--- Start of DOCUMENT SEGMENT ---

The linear approximation near x̃ uses the Jacobian: f(x̃ + h) ≈ f(x̃) + J_f(x̃)·h, with an error Φ(h) satisfying Φ(h)/||h|| → 0.

Briefing

Taylor’s theorem in multivariable calculus generalizes the familiar idea of approximating a smooth function near an expansion point with a polynomial whose coefficients come from derivatives. The practical payoff is that, for a function f: R^n → R (or more generally between Euclidean spaces), values near x̃ can be approximated by a kth-order Taylor polynomial in the displacement h, with a remainder term that quantifies how the approximation error shrinks as h → 0.

The construction starts with the linear approximation. For a small shift from the expansion point x̃ to x̃ + h, differentiability yields a first-order estimate: f(x̃ + h) is approximately f(x̃) plus a linear map applied to h. In multivariable form, that linear map is represented using the Jacobian matrix J_f, so the linear term becomes the matrix-vector product J_f(x̃)·h. The quality of this approximation is measured by an error term Φ(h) that satisfies Φ(h)/||h|| → 0 as ||h|| → 0, ensuring the error is of smaller order than the linear part.

Next comes the quadratic approximation, where the second-order behavior is captured by a polynomial involving second partial derivatives. The quadratic term uses the Hessian matrix H (often denoted with a capital H), and the displacement h enters twice through the bilinear form h^T H h. As with the linear case, a remainder term Ψ(h) accounts for the leftover error, with the requirement that Ψ(h)/||h||^2 → 0 as ||h|| → 0 so the quadratic approximation improves at the expected rate.

With these pieces in place, the full kth-order Taylor theorem is stated under smoothness assumptions: if f has continuous partial derivatives up to order k+1 (written as f ∈ C^{k+1}(R^n)), then for x̃ and h in R^n, f(x̃ + h) equals the kth-order Taylor polynomial T_k(x̃, h) plus a remainder term R_k. The Taylor polynomial is expressed using multi-index notation. For each multi-index α with |α| ≤ k, the coefficient involves the partial derivative D^α f evaluated at x̃, divided by α!; the corresponding term multiplies by h^α, where h^α denotes the product of the components of h raised to the powers given by α. Summing over all such α produces a polynomial whose highest degree is k.

--- End of DOCUMENT SEGMENT ---
--- Start of DATA ---

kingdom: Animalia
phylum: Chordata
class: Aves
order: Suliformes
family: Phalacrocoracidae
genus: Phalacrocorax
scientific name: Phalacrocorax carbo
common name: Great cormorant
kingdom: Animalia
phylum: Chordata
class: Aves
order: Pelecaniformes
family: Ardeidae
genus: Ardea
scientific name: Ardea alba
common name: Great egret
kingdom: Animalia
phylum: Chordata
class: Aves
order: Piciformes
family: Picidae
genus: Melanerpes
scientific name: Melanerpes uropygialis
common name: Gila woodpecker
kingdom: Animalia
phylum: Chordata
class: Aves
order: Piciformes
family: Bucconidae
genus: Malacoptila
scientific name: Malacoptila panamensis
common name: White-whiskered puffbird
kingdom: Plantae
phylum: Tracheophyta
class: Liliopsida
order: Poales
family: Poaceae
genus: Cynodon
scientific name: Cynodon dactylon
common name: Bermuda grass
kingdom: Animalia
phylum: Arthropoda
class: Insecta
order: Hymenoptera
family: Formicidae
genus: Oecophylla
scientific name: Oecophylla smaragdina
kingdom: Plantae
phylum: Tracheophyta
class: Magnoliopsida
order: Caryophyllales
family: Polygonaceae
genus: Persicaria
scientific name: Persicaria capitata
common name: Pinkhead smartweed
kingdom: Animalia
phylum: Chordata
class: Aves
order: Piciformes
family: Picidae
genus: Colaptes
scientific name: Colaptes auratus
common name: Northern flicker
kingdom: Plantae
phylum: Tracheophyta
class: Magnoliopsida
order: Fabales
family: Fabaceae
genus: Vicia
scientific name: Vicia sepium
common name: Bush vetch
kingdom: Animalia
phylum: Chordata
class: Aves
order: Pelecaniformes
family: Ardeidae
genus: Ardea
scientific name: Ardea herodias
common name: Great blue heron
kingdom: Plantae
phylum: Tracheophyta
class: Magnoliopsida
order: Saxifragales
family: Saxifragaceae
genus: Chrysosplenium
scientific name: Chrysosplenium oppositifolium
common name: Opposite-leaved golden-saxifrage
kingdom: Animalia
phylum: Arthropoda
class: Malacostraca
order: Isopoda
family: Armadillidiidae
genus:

--- End of DATA ---

EXERCISES TO COMPLETE:
1. From the Taylor's theorem text, write out the passage starting at "The linear approximation near" and ending at "shrinks as h → 0.".
2. Rewrite the paragraph of the Taylor's theorem text that begins "Next comes the quadratic approximation" as a short list that keeps its main facts.
3. Answer these questions from the Taylor's theorem text:
(a) Which matrix represents the linear map in the first-order estimate?
(b) What smoothness condition does the full kth-order theorem place on f?
(c) In the Taylor polynomial, what is the partial derivative D^α f divided by?

TASK RESULTS:
1.
The linear approximation near x̃ uses the Jacobian: f(x̃ + h) ≈ f(x̃) + J_f(x̃)·h, with an error Φ(h) satisfying Φ(h)/||h|| → 0.

Briefing

Taylor’s theorem in multivariable calculus generalizes the familiar idea of approximating a smooth function near an expansion point with a polynomial whose coefficients come from derivatives. The practical payoff is that, for a function f: R^n → R (or more generally between Euclidean spaces), values near x̃ can be approximated by a kth-order Taylor polynomial in the displacement h, with a remainder term that quantifies how the approximation error shrinks as h → 0.

2.
- The quadratic approximation captures second-order behavior with a polynomial built from second partial derivatives.
- Its quadratic term uses the Hessian matrix H, often written with a capital H.
- The displacement h enters twice, through the bilinear form h^T H h.
- A remainder term Ψ(h) accounts for the leftover error.
- Ψ(h)/||h||^2 must go to 0 as ||h|| → 0, so the approximation improves at the expected rate.

3.
(a) The Jacobian matrix J_f.
(b) f must have continuous partial derivatives up to order k+1, written f ∈ C^{k+1}(R^n).
(c) It is divided by α!.